Complement in production and the slope of factor demand curves

Question

Considering a firm taking prices for granted and maximizing profits

$$pf(x_1,...,x_K) - \sum_{i=1}^K q_i x_i,$$

where $f$ is strictly concave. Furthermore, let the factor demand curves be the solutions $x^*_i(p,q)$ and the slopes the derivative with respect to factor prices $\frac{\partial x^*_i(p,q)}{\partial q_j}$.

Is it then possible to say anything about the slope of factor demand curves if it is assumed that factors are complements in the sense of all

$$(A) \ \ \frac{\partial^2 f(x_1,...,x_K)}{\partial x_i \partial x_j} > 0, \phantom{xxx}i\not = j$$

Motivation of the question

Intuitively, if some factor becomes more expensive less of the factor is used $\frac{\partial x^*_j(p,q)}{\partial q_j}<0$. Using less of the factor $j$ would decrease the marginal productivity of the factor $i$ if $\frac{\partial^2 f(x_1,...,x_K)}{\partial x_i \partial x_j} > 0$ which in itself would lead one to assume that $\partial x_i^*(p,q)/\partial q_j <0$. However, if I remember correctly this result does not hold in general for $K>2$.

However, it seems to me that condition (A) would rule out the existence of indirect effects resulting from a price increase in $q_j$ leading to lower demand of $x_j$ and with less use of $x_j$ less use of $x_i$ being counteracted by the fact that less use of some third factor $x_s$ having a positive effect on the marginal productivity of $x_i$. Hence, contrary to condition (A) requiring that

$$ \frac{\partial^2 f(x_1,...,x_K)}{\partial x_i \partial x_s} < 0.$$

Answer 1

I think your intuition is correct and can be shown formally under your constraint.

When you say that:

$$\frac{\partial^2 f(x_1,...,x_K)}{\partial x_i \partial x_j} > 0, \phantom{xxx}i\not = j$$

You are forcing all the off-diagonal elements of the Hessian ($H$) to be positive. Now we know that $H$ is negative semi-definite. If we assume that it is negative definite (which will also force $f(.)$ to be strictly concave) then $H$ is invertible and its inverse is also symmetric negative definite.
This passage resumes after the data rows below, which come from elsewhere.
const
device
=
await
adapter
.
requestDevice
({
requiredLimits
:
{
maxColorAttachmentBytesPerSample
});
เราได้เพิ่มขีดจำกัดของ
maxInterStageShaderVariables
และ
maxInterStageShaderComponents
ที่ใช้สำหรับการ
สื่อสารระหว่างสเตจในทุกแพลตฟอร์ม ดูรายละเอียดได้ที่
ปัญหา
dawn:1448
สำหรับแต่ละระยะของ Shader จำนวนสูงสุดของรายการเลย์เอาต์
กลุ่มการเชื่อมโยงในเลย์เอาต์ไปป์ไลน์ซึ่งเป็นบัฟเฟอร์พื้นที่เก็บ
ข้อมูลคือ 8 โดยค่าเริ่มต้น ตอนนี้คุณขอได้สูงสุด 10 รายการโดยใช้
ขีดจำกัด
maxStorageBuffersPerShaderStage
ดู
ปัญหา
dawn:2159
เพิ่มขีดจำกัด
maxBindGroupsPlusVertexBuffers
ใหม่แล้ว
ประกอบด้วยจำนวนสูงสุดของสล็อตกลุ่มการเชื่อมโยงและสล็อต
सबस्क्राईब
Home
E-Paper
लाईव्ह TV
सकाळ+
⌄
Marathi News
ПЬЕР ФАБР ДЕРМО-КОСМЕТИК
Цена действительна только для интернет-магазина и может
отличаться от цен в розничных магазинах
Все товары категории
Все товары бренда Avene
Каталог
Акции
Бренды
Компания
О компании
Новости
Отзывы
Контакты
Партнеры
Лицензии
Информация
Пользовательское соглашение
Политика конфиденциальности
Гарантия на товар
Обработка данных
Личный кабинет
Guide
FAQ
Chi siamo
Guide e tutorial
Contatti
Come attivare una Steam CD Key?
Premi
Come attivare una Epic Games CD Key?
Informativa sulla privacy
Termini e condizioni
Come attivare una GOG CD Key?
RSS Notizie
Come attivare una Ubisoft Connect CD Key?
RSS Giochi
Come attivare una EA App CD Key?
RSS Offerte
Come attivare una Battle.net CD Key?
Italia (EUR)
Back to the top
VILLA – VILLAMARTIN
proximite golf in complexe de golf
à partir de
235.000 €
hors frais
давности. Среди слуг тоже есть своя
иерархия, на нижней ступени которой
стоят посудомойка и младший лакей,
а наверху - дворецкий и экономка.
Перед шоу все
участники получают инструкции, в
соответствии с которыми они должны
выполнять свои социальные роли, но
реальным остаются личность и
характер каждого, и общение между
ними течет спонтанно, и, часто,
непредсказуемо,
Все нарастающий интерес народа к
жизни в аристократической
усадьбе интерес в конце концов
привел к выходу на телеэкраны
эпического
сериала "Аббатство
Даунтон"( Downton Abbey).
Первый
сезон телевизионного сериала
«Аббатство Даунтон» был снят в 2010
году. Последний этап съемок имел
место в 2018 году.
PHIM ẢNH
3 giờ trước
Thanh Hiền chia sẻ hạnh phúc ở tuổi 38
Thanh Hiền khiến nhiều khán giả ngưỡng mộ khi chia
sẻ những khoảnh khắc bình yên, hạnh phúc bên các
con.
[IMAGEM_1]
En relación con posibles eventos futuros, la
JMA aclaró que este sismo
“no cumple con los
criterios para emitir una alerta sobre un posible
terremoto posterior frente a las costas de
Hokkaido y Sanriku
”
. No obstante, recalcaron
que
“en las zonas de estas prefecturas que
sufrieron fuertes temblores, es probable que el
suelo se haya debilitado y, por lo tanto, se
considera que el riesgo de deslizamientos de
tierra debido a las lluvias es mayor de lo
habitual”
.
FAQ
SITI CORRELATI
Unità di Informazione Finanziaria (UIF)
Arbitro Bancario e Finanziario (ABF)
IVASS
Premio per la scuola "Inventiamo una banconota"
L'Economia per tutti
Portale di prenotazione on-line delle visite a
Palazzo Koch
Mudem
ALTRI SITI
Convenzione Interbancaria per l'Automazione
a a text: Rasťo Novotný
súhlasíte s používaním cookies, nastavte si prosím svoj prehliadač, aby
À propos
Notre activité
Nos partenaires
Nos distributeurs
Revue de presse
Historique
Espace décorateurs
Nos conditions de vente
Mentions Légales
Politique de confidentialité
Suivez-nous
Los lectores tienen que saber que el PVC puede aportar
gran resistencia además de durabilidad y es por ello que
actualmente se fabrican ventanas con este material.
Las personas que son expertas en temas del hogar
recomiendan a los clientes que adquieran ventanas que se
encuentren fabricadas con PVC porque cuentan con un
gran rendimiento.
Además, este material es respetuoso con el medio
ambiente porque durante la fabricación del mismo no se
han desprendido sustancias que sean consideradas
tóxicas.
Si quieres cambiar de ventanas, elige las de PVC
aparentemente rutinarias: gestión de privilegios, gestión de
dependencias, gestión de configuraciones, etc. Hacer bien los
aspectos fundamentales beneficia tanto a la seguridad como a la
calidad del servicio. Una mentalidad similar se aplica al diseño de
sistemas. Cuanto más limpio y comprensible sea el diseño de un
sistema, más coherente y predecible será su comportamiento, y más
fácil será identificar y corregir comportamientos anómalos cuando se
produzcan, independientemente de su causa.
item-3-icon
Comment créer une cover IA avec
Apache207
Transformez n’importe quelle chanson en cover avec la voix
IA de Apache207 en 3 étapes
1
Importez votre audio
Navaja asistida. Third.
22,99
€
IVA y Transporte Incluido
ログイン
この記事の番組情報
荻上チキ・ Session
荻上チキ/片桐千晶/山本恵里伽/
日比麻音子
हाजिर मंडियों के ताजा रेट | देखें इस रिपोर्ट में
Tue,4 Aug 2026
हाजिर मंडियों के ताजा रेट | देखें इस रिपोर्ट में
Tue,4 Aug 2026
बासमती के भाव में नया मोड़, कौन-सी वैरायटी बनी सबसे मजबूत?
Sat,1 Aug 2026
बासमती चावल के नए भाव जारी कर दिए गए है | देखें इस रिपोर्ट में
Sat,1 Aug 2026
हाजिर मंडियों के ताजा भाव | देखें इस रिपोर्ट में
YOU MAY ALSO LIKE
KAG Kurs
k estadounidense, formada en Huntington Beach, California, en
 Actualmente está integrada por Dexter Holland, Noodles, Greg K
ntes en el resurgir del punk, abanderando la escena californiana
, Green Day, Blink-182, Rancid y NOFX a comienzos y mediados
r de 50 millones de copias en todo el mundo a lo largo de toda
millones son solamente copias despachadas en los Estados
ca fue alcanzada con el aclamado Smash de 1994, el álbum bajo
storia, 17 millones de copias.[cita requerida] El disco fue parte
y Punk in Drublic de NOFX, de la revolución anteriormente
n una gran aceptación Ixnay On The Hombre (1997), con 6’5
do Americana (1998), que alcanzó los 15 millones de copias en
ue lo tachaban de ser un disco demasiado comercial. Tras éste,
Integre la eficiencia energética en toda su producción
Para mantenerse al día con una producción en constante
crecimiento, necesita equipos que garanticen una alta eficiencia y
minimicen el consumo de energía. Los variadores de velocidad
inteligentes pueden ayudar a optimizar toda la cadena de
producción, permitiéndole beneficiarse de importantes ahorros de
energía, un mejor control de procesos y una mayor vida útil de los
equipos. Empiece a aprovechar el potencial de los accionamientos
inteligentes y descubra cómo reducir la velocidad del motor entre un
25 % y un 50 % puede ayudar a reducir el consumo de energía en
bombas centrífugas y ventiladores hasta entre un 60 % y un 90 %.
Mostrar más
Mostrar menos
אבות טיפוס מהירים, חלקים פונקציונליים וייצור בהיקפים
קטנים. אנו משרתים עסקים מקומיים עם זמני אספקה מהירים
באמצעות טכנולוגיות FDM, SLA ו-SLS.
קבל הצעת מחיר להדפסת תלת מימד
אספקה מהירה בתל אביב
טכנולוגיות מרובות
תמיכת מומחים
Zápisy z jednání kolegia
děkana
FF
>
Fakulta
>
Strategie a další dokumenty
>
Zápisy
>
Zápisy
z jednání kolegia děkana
So we can write the Jacobian $(\nabla_qx^*)$ using SOC as:

$$\nabla_qx^* = (1/p)H^{-1}$$

Now use the result (it took me a while to find this but couldn't prove myself) that if off-diagonal elements of $H$ are non-negative then for $H^{-1}$ they will be non-positive (in the link it is for positive definite but should be directly extendible). This proves your intuition that the off-diagonal elements of the Jacobian will also be negative (or at least non-positive) which is what you are looking for.